If you’ve had an otherwise good relationship, next time this comes up I think I’d say something along the lines of:

”you can either continue to express your opinion on how I feed my child OR you can visit. You cannot do both. I would prefer you to stop giving me your views and go back to the nice relationship we had, but it’s your choice”. And mean it. If she can’t stop it she can’t visit. And don’t let her in.

Your DH needs to step up and tackle it head on and if he can’t you do it and think about what your DH brings to the table here!

Shinyandnew1 · 03/03/2024 10:58

A week after we were home, she brought round her extended family who I’d never met to meet the baby. It was so awkward as she sat there instructing me and DH to make drinks and get them food, whilst she showed off baby and how tiny and underfed etc. Her relatives were so uncomfortable.

Your husband should have thrown her out then-it sounds like the relatives would have understood!

I would have nothing to do with her-this is for him to sort.

SomeCatFromJapan · 03/03/2024 10:58

There's something about that generation and breastfeeding.

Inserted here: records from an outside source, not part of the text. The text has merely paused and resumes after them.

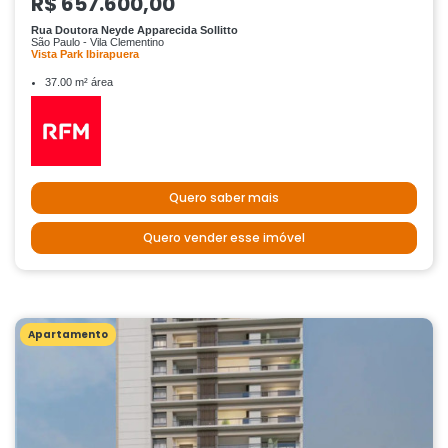
R$ 657.600,00
Rua Doutora Neyde Apparecida Sollitto
São Paulo - Vila Clementino
Vista Park Ibirapuera
37.00 m² área
Quero saber mais
Quero vender esse imóvel
Apartamento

The post-War push for formula meant that a lot were encouraged or even forced to formula feed

See I think we're possibly beyond that generation now, which makes the MIL's behaviour even less excusable.
My older friends who are hitting the grandparent stage now all breastfed themselves, around early 1990s or so.

Berthatydfil · 03/03/2024 11:00

I breastfed 3 babies. (20 plus years ago though) With the first I wasnt aware of cluster feeding so felt I wasnt satisfying him so he did have one bottle of formula as a newborn, but since then there has been more information.
My youngest just shot up the centiles as just about all he did for 3 months was feed and sleep, and I was an old hand by then.
My mother had wanted to breast feed but failed -( I think due to misunderstanding cluster feeding and building up supply) but she encouraged me.
Of course fed is best always and bottle feeding through choice or other reasons is not any kind of failure but it has to be your decision on how you feed your baby.

This makes me so angry that your MIL has let her jealousy over this poison your relationship.

Your husband should step in more firmly though and put her straight.

gamerchick · 03/03/2024 11:03

You don't need to have a conversation, your husband has to lay down the law with his mother. As it seems he's a spineless twat, you'll have to do it and he needs to back you.

Tell her if she doesn't stop this obsession with your tits she can fuck off out of your lives until she's grown up a bit. Stop ignoring it.

gamerchick · 03/03/2024 11:04

Or tell her that every time she brings it up, you're going to add another month on nursing.